At the heart of the workers concerns is the lengthy time that management is taking to finalise the CLA, Thompson said. He said parties have been engaged in talks for a new CLA for some three years now and it has not yet been finalised. The company went under new ownership about three years ago, around the same time that the union won a referendum to represent the workers. CLA talks have been going on since then.
According to Thompson the CLA talks are now being mediated by mediator Rafael Boasman and have been at a standstill for the past month as management has yet to respond to some points in the CLA. The company denies this and says there are also points that the union is yet to respond to.
Thompson accused the new management of changing “a lot of things” that were beneficial to the workers without consulting with them. As a result of these changes, the workers’ income and benefits have decreased.
“You can make changes, but it has to be in consultation with the employees because the employees are accustomed to a certain standard of living and you can’t make changes that would decrease this and at the same time bring in new employees and paying them a higher basic salary plus commission. Everyone is involved in the same commission structure, but everyone does not have the same basic salary… This discrimination has to stop,” Thompson contended.
Another area of concern has to do with the wages of employees, which Thompson said has to be properly structured. On the uniform issue, Thompson said in the past the company supplied uniforms to its employees, however, now workers have to purchase their own uniforms and are not reimbursed for this by their employer. Thompson said the protest action was intended to send a message to Little Switzerland owners and to the mediator that the CLA needs to be signed.
It should be noted that after the protest action, Thompson met with a recently appointed locally based manager at the establishment, who informed him Cooney will get in touch with him later in the day.
In the meantime Cooney denied that management is dragging its feet in the negotiations. “After our last meeting at the mediator’s office, it was clearly decided that the Mediator’s office would set a time for an additional meeting to discuss items that were pended by the union and items pended by management. Everything pending wasn’t completely management’s responsibility to respond to and the union never responded to their pended items,” Cooney said. “Resolving these pended items [will – Ed.] take further negotiation between both parties.

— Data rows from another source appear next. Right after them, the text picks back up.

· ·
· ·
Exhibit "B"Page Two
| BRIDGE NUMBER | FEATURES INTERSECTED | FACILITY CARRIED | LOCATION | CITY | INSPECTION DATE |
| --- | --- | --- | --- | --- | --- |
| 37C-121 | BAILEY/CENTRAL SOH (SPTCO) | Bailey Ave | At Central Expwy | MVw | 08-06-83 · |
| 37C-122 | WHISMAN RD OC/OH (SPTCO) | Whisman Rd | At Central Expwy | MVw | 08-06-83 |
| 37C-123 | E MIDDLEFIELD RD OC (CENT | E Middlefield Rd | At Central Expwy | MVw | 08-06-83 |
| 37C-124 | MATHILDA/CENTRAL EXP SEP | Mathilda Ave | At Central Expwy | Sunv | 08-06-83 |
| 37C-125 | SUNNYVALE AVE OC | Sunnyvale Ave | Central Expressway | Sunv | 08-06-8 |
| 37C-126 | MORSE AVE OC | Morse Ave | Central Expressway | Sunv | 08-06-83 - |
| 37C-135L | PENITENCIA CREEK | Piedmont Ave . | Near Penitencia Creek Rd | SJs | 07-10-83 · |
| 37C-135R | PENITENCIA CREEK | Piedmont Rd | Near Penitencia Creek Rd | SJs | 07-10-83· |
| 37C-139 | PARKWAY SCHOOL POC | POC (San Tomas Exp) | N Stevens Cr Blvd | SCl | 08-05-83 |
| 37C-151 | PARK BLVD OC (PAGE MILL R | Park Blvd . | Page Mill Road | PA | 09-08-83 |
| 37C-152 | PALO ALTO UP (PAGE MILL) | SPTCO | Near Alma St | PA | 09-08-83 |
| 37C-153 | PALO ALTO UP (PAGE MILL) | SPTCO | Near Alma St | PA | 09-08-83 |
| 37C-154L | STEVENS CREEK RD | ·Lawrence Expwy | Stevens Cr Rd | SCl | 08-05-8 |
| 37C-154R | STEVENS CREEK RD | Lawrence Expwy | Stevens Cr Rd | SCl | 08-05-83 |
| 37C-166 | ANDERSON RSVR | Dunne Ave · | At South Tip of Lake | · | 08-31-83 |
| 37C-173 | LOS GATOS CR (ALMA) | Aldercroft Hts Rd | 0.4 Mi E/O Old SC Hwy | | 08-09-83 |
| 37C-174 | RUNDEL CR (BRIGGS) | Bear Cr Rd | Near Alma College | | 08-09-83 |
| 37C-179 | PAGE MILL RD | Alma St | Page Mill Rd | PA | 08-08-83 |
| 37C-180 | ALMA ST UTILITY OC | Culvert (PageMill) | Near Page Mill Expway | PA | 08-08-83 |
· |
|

It was also clear to management and something the union insisted upon, was that only the mediator’s office can set meetings, so we were waiting for the mediator’s office to set a meeting date.”
Cooney said on November 13, management reached out to the mediator’s office asking for next steps and a meeting date, but a date hasn’t been set. “We are not dragging our feet. We had made good headway during mediation and felt we could negotiate the pended items, but instead of reaching out to the mediator’s office like management did, the union decided to strike. We have been negotiating in good faith.”
The Little Switzerland official said there are several items that are pending and need further negotiation. “With the assistance of the Mediator’s office, we had made good headway into several pended items during mediation.”
Regarding the workers concerns that management is not reimbursing them for the funds spent to purchase company uniforms, Cooney said the union made the issue of uniforms as part of the CLA. “They are one of the items under negotiation and part of the CLA, so it will be determined once we get a final agreement.”
Asked what management will do to resolve the concerns of employees and finalise the CLA as the workers plan to continue their protest if the situation remains unchanged, he said: “A resolution is dependent on both the union and management negotiating in good faith. We were making good progress in mediation and have asked the mediator to continue this process. I would suggest that the union return to mediation and cease the protests until a resolution is reached.”